PROVIDED DATA.

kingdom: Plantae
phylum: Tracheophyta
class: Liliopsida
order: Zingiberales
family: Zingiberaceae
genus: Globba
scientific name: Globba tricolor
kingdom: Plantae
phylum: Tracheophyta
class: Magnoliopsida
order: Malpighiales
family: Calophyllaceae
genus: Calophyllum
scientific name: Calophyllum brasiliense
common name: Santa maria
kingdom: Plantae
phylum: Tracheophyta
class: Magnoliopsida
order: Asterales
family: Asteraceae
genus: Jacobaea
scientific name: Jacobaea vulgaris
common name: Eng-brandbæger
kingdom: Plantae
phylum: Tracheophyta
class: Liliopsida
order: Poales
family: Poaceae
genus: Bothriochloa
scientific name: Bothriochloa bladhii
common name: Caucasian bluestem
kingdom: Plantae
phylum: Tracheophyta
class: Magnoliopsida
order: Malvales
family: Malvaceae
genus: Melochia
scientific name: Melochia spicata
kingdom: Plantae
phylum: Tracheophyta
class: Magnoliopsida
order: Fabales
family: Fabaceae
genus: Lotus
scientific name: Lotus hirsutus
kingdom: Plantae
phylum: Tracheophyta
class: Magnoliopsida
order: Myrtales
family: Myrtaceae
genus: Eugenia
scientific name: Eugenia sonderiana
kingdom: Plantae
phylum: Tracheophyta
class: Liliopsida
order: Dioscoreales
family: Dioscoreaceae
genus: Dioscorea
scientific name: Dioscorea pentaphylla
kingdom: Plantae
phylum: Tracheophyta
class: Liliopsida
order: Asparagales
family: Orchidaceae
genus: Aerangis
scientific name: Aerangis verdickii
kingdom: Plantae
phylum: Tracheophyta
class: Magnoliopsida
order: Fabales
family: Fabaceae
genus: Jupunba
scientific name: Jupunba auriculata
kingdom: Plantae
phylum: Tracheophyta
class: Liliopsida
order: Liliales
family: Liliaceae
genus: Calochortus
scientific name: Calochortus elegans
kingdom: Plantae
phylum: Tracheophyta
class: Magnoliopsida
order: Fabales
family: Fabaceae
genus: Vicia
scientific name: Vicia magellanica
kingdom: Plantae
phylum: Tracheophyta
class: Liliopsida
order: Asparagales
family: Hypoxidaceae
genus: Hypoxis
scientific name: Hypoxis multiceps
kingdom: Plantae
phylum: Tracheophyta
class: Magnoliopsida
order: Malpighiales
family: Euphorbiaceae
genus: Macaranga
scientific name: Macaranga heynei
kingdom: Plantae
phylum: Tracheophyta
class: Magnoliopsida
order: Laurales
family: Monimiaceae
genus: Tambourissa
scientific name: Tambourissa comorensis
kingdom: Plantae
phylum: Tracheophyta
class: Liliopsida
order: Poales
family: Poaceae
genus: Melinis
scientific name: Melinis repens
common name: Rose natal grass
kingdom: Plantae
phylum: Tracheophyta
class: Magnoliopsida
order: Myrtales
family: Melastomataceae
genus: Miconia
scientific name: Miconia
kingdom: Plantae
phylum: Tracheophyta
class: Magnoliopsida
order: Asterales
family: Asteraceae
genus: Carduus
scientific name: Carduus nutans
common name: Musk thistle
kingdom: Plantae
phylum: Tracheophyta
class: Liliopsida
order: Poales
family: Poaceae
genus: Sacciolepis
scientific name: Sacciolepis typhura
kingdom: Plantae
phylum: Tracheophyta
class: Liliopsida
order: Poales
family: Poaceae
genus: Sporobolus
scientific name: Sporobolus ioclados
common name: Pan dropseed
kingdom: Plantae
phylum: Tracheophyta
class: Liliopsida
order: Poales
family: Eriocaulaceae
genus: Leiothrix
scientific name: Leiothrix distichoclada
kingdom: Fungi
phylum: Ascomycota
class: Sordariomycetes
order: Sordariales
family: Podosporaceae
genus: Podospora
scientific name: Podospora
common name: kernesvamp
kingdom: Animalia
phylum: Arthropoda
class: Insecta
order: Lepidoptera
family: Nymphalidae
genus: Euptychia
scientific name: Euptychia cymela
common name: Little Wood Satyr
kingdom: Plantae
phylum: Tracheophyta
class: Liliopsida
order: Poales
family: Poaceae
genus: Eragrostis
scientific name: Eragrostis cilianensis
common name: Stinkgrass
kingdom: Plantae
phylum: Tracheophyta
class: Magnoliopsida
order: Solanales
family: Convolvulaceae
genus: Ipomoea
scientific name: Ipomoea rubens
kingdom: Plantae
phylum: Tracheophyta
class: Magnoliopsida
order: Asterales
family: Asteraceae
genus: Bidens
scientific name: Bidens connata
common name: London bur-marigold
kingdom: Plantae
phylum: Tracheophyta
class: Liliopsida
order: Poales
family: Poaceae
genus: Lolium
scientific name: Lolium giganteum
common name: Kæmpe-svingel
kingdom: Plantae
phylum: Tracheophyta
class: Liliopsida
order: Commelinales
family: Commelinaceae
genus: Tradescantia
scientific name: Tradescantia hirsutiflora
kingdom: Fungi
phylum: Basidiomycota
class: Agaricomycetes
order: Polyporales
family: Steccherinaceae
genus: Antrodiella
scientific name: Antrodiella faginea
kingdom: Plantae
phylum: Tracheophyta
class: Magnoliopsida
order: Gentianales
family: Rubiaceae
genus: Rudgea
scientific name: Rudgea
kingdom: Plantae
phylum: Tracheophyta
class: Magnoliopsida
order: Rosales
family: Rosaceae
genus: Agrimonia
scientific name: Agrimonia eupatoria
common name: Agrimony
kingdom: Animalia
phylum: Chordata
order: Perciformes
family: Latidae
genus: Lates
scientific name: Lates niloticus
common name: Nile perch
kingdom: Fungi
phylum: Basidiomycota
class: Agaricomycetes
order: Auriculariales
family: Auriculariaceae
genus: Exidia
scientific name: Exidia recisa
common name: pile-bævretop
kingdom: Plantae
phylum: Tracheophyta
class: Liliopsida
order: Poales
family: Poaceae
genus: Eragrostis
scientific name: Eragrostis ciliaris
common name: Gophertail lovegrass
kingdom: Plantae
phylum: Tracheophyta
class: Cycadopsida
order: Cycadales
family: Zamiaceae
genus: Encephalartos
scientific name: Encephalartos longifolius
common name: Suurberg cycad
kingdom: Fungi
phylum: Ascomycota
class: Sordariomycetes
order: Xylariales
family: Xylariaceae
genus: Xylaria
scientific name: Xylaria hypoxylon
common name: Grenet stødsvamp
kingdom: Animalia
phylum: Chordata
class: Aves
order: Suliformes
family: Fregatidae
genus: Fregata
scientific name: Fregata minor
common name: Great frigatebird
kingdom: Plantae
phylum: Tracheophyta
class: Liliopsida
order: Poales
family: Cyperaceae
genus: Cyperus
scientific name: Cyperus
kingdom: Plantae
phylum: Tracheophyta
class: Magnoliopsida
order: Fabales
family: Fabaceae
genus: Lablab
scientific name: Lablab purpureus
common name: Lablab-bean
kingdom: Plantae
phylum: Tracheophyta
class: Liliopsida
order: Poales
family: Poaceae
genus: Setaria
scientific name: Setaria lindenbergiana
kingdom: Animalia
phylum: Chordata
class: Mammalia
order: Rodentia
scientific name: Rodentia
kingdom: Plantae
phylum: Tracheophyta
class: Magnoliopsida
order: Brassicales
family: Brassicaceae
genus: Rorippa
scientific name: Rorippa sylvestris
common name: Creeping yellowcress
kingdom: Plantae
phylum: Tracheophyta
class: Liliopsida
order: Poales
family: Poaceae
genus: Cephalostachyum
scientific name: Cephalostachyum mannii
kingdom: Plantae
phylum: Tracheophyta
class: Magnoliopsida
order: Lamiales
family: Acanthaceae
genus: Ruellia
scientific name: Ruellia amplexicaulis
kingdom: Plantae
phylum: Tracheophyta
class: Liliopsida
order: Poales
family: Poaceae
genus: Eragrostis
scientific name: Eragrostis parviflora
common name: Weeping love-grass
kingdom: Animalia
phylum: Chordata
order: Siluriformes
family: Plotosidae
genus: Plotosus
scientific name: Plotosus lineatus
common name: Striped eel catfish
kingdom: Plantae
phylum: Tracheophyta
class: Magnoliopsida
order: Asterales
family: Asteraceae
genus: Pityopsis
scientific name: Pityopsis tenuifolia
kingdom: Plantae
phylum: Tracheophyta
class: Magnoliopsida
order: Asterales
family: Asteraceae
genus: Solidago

SHORT PROBLEM.
Starting with the first line of the items and going on through the line containing "scientific name: Jacobaea vulgaris", give those lines again with "phylum" renamed to "division" and everything else unchanged.

RESPONSE FOR THIS EXERCISE.
kingdom: Plantae
division: Tracheophyta
class: Liliopsida
order: Zingiberales
family: Zingiberaceae
genus: Globba
scientific name: Globba tricolor
kingdom: Plantae
division: Tracheophyta
class: Magnoliopsida
order: Malpighiales
family: Calophyllaceae
genus: Calophyllum
scientific name: Calophyllum brasiliense
common name: Santa maria
kingdom: Plantae
division: Tracheophyta
class: Magnoliopsida
order: Asterales
family: Asteraceae
genus: Jacobaea
scientific name: Jacobaea vulgaris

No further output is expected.